If you’re just getting started building your web radio station, and are unsure of the equipment needed to get you moving on your journey or of how to run a radio station, then you have come to the right place. This guide will explain and demonstrate the specific equipment needed for you to get up and running.
This guide will, amongst other things, address the following terms discussed in detail further on:
- Broadcasting Software, i.e. software that can broadcast live and map to your choice of equipment,
- Microphones ranging from entry standard to more professional and high-end,
- Processors for microphones, specifically for the amplification as well as equalisation for a more stream-able quality of audio, and
- Broadcasting Desks or Audio systems that process and manage multiple channels.
Whether you have a Mac or PC does not really pose much of a difference in the set-up of your station, but it is important to bear in mind that there exists different types of broadcasting software that suit the different processors. Broadcasting Software are encoding programmes that take the audio on your computer and them transmit it out onto your web radio station. This software ranges from basic ones that only steam audio online, to more complex, high-end ones including management of media, gains, samplers, and mixing capabilities.

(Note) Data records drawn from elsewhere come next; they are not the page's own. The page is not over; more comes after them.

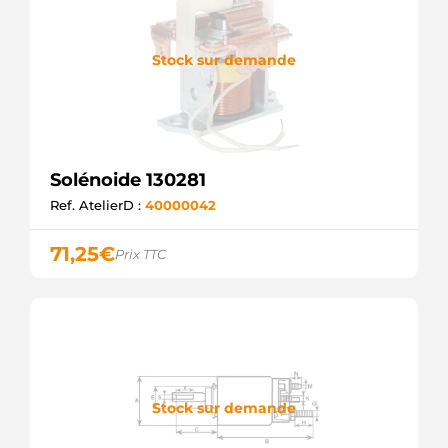
Stock sur demande
Solénoide 130281
Ref. AtelierD :
40000042
71,25
€
Prix TTC
Stock sur demande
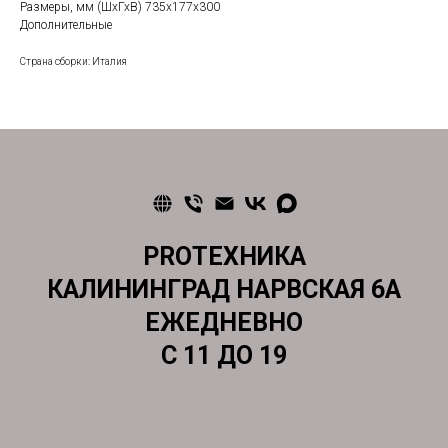
Размеры, мм (ШхГхВ) 735x177x300
Дополнительные
Страна сборки: Италия
PROТЕХНИКА
КАЛИНИНГРАД НАРВСКАЯ 6А
ЕЖЕДНЕВНО
С 11 ДО 19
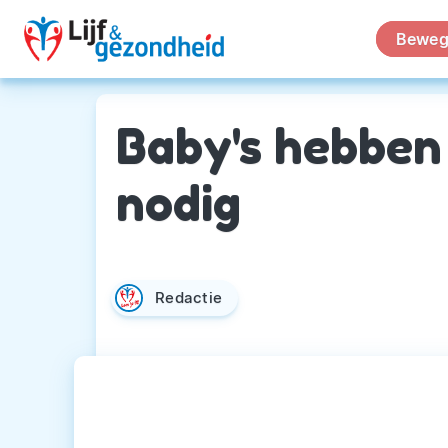
Beweg
Baby's hebben
nodig
Redactie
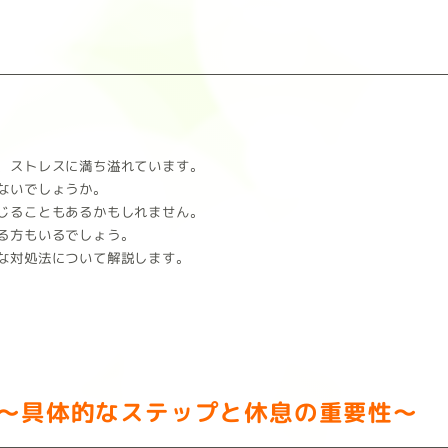
、ストレスに満ち溢れています。
ないでしょうか。
じることもあるかもしれません。
る方もいるでしょう。
な対処法について解説します。
～具体的なステップと休息の重要性～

The most popular broadcasting software includes:
- BUTT (Windows, Mac, & Linux) – a free broadcaster with a multi-operating system;
- Virtual DJ Pro (Windows & Mac) – an audio mixing type of broadcaster;
- Winamp (Windows) – perhaps the oldest and one of the more popular broadcaster types for Windows;
- andNicecast (Mac) – easiest type of software that allows you to broadcast using your Mac and permits the use of iTunes.
Microphones and Headphones
If you are aiming for a basic set-up, the microphones Behringer B1 and Rode Podcaster are your best bet for microphones that sound high-end, yet do not break the bank. Behringer B1 encompasses a wide diaphragm that ensures good frequency responses for clear, crisp audio. Its downside is that, since it’s a condenser type of microphone, it cannot plug in directly to your processor and will require a more professional setup for phantom power provision.

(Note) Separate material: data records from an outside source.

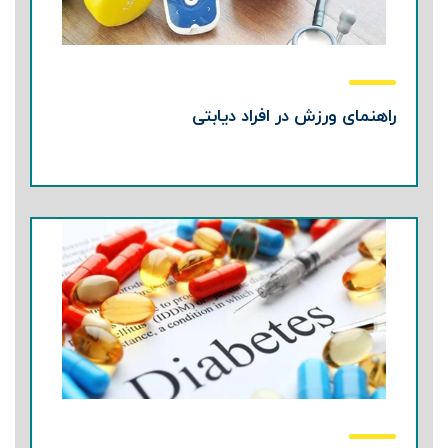
راهنمای ورزش در افراد دیابتی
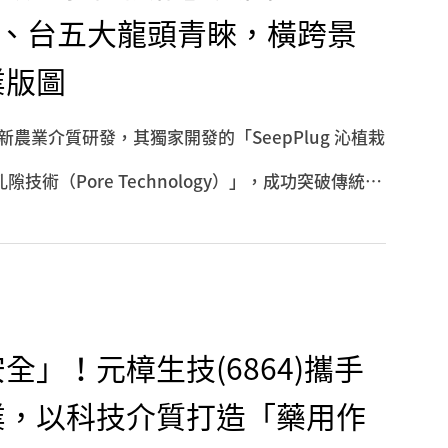
越、日、台五大龍頭青睞，橫跨景
業版圖
新農業介質研發，其獨家開發的「SeepPlug 沁植栽
術（Pore Technology）」，成功突破傳統土
現強大的跨領域應用潛力，成功鏈結國內外五大產業
與英發集團的雙軌並進、台灣順天堂的高階醫藥種
omeri 的頂規驗證。元樟生技正以技術輸出者的角色，建
」！元樟生技(6864)攜手
業，以科技介質打造「藥用作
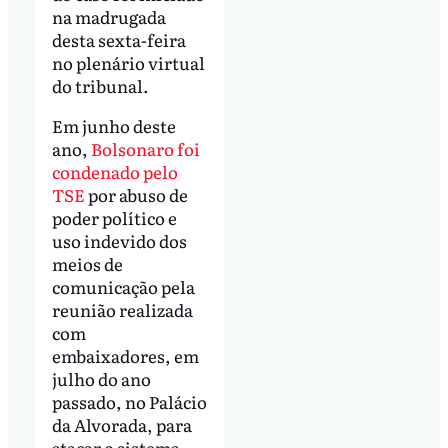
na madrugada
desta sexta-feira
no plenário virtual
do tribunal.
Em junho deste
ano,
Bolsonaro foi
condenado pelo
TSE
por abuso de
poder político e
uso indevido dos
meios de
comunicação pela
reunião realizada
com
embaixadores, em
julho do ano
passado, no Palácio
da Alvorada, para
atacar o sistema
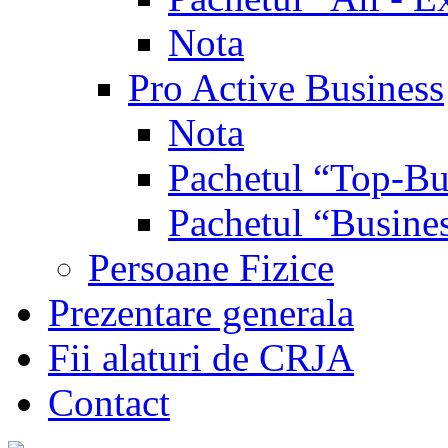
Nota
Pro Active Business
Nota
Pachetul “Top-Bu
Pachetul “Busine
Persoane Fizice
Prezentare generala
Fii alaturi de CRJA
Contact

Rode Podcaster is a more popular choice for voiceover artists and podcasters. It can be plugged directly into your computer and is a great choice for cancelling out any lurking background noise. To keep your microphone in its place and eliminate unnecessary vibrations, you will need to purchase a stand and shockmount for better audio quality.
Headphones also come in a variety to suit any budget, even a shoestring one. Sony stocks a good selection of relatively inexpensive headphones (such as the MDRZX310), which will typically also fold up with ease for travelling.

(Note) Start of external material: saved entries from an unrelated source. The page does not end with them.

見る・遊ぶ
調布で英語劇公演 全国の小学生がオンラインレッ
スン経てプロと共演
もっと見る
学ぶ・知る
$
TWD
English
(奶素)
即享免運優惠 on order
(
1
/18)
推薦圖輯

If you are after a more advanced type of set-up, you will typically require the following equipment:
- an Audio Interface – needed for the creation of phantom power which condensed microphones require to run, and can typically be plugged in to a microphone processor which gives better control over one’s voice;
- a Microphone Processor – a tool used by established, bigger radio stations to provide a grand and amplified feel to the audio quality, and to remove background noise, thus reducing the likelihood of bad signals;
- and a Broadcasting Desk – it is the main hub of a radio station, and consists of several input channels for the control of audio management, providing an array of mixing capabilities to suit a variety of microphones and devices.